景宵是景谢的亲生父亲。
景宵哪哪都不做人,唯一做人的地方,就是给景谢的钱从来都不会少。
远远超同年龄的零花钱,甚而不应该是一个高中生能拿到的钱。
景谢有自己的小金库与不动产。
景谢摔门而出之后,打车远远离开寄宿家庭地区。
他蹲在街边,外面街道灯火通明,车来车往。
宾馆旅馆随处可见。少部分的民宿不需要身份证。
手机里的钱足够让他随意挥霍,连行李箱也不必带,直接到研学的地方现场买就好。
可景谢漫无目的地蹲在一旁,不知道要做什么。
去找个好的旅馆睡一觉?
明天再打车回学校好了。
但景谢暂时不想动,他蹲了一会,蹲麻了,遂站起来,打算漫无目的地走走。
不知不觉,走到商圈。
橱窗精美,柜台里灯光闪烁,清晰可见里面挂着的各色裙子。
景谢驻足不前。
他侧着头,目光轻轻落在那女款式的裙子身上。
景谢久久盯着裙子,神色中隐隐闪过厌恶,却又有几分茫然,神色渐渐变得复杂。
景谢抚摸着自己手上的银环,手环上雕刻出来的花纹磨着手心,纯银的制品很有分量。
从橱窗玻璃的反光镜中,景谢看到自己的脸。
那是一张对于男性来说,过于漂亮的脸。
景谢身体僵硬。
随即,他深吸一口气。
当夜景谢就在商圈附近,多花了三倍的钱,租了房间。
直到入睡前,女教师也没有打电话过来。
借宿的女人,那位女教师也没有再打电话过来。
景谢理应相当讨厌她。
她不是自己的母亲,也不是自己的亲戚,她甚而只是一个小三的姐姐,拿了生父的钱,多管了他一段时间。不亲不疏。甚而可恨。
可说来说去。
竟然也就她对自己还算不错。
想到这,景谢的失眠症便越重了。他又有些认床,翻来覆去怎么也睡不着。
这人生该死的傻逼。
他闭着眼睛,睡不着,脑子却停不下来。
这些老生常谈的旧事,夜晚就一次次翻过,乃至于现在回忆起来,翻来覆去竟也像是啃了一次又一次的口香糖一样索然无味。

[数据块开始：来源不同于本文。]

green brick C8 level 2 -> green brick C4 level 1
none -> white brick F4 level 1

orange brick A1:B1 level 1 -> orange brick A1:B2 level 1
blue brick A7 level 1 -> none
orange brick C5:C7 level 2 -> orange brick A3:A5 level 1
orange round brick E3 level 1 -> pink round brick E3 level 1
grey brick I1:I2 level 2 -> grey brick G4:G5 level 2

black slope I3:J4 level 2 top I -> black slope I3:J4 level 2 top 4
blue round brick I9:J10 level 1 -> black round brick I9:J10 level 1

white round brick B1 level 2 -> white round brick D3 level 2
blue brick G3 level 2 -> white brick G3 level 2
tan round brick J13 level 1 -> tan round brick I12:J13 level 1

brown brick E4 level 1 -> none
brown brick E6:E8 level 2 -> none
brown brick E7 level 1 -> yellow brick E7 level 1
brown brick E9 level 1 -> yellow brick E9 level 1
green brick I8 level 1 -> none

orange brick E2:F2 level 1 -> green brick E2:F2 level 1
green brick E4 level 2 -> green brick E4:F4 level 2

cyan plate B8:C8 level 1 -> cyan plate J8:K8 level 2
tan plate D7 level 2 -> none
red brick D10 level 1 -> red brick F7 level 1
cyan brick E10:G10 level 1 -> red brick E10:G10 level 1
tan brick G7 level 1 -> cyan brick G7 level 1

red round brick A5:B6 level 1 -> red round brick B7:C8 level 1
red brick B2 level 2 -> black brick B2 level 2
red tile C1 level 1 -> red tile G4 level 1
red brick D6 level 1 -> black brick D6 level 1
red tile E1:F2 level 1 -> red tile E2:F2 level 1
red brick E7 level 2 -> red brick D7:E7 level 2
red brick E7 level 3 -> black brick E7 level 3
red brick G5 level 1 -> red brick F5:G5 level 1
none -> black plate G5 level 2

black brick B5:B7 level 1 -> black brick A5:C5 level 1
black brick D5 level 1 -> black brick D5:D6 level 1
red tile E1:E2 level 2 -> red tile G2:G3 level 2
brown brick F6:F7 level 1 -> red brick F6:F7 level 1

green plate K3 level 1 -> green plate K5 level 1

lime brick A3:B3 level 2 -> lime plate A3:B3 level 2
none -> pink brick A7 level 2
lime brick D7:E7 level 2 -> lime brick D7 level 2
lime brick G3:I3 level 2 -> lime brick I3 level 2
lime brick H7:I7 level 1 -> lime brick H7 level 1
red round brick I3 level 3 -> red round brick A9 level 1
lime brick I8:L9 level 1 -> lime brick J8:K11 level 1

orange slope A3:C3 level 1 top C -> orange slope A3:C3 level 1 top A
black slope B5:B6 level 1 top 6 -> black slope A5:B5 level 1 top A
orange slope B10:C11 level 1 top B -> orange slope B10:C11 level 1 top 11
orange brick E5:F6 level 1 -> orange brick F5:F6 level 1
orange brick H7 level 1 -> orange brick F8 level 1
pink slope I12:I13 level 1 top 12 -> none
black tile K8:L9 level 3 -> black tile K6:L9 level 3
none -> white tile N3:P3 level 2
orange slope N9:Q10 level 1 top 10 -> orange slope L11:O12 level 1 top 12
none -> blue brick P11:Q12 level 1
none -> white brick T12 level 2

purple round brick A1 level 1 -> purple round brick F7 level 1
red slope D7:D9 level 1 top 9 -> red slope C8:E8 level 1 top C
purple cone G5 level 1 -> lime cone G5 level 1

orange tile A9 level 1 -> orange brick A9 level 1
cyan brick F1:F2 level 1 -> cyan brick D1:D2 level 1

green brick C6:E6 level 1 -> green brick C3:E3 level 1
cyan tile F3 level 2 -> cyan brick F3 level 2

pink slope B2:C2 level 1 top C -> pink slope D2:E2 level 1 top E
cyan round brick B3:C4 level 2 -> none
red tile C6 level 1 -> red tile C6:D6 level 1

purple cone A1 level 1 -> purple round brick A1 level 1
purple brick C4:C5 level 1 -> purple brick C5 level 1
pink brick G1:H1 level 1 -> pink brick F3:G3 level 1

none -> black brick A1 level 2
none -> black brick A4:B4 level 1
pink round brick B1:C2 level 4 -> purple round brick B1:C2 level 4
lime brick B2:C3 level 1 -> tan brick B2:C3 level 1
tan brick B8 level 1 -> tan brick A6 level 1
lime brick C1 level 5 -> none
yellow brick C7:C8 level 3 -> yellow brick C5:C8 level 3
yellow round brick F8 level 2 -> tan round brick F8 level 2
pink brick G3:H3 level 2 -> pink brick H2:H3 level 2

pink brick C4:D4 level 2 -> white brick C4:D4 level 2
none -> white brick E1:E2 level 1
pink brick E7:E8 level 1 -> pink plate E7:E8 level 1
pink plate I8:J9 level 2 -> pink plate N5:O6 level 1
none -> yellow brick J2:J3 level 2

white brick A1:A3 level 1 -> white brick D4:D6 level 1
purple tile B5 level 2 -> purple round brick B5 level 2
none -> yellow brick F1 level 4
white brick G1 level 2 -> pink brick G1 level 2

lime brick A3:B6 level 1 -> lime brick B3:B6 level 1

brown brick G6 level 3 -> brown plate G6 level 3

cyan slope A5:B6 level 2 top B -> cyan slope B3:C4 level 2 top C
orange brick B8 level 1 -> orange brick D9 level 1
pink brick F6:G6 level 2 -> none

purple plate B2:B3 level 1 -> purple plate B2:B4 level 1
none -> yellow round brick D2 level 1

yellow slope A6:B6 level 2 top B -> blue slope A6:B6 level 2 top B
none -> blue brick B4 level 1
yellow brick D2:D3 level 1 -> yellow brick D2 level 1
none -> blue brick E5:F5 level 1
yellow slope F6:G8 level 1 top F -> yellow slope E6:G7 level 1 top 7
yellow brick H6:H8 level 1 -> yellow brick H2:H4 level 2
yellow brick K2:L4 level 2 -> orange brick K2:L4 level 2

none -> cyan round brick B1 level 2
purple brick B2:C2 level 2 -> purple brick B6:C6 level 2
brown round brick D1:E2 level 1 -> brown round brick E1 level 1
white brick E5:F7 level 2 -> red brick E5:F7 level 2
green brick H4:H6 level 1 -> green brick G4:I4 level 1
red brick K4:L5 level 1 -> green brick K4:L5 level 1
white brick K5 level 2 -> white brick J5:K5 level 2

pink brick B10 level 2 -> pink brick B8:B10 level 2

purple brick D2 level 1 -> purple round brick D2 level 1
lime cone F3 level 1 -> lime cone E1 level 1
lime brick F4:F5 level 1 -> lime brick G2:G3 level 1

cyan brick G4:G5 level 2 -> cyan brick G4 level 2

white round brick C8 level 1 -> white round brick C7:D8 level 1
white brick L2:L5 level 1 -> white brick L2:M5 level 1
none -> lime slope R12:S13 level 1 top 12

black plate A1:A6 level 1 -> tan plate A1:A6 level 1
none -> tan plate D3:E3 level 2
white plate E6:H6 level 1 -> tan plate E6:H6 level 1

这些梦来来去去,景谢早就习惯了,不知怎么,今天竟意外地感到了厌烦。
许是精神压力实在是大。
——乃至于后半夜景谢梦到那些奇奇怪怪的梦,景谢竟都感觉到片刻的松弛。
梦里。
自己正在洗手间里。
水流正在哗哗地响,流过指缝,真实到不可思议,水流冰凉到刺骨。
景谢倚靠在水池边,反复清晰着手指。手指的缝隙,被水清洗到发白,指间都泛着轻微的寒意。
Omega。
景谢想。
Omega性别。
所以呢?
景谢反复清洗手指,他脑海里突然萦绕起一个念头。
他是个Omega。这世界上有三种性别,Alpha、beta,和Omega。
而他是一个隐藏成为Alpha的Omega。
这个梦似乎折射了内心的某种隐秘。景谢清洗手指速率越发频繁。
被隐藏的、错误的行径。
错位的性别,错误的认知。
‘Omega。’
景谢垂着眼睛。
这位卷发、脾气不好的校霸,此时这张堪称冷艳的脸,露出了几分寻常不显露的倦色。
景谢反复擦拭着手,拿出了一个针管。
银色的针管,好像用银饰打造的精美造物,针管上面,雕刻着古老繁琐、却又让景谢熟悉的银色花纹。
就像是童话里面梦幻的银色制品。
——‘抑制剂’。
景谢凝望着银饰。
‘可以让他在正常与非正常、欲望与克制中找到平衡的抑制剂。’
景谢抬起手臂,把抑制剂的针剂靠近自己的静脉。
‘扑通、扑通。’
心脏在跳动。
——他在紧张什么?
景谢心想,明明一切都无所谓。
就在针剂靠近手腕、隐隐地扎出了一个不怎么舒服的小洞时。
门咚咚地响了。
‘景谢’的手剧烈地一抖。
疲惫的情绪霎时间被拉到极致,整个人便是猛地一抖,好像被水灌满的气球被人用皮鞋猛踹一脚。
景谢有片刻的清醒。
薄柏青的声音该死的阴魂不散,从门口传来:“景谢。老师让我找你。”
景谢握紧银色的针管,短暂地几分钟后,他反而如寻常那般,冷笑了一声:
“我不去又怎么样?”
外面静谧了一瞬。
景谢闻到了很浅的气味,这是甜腻的、像是蛋糕,奶油雪顶一样甜丝丝的味道。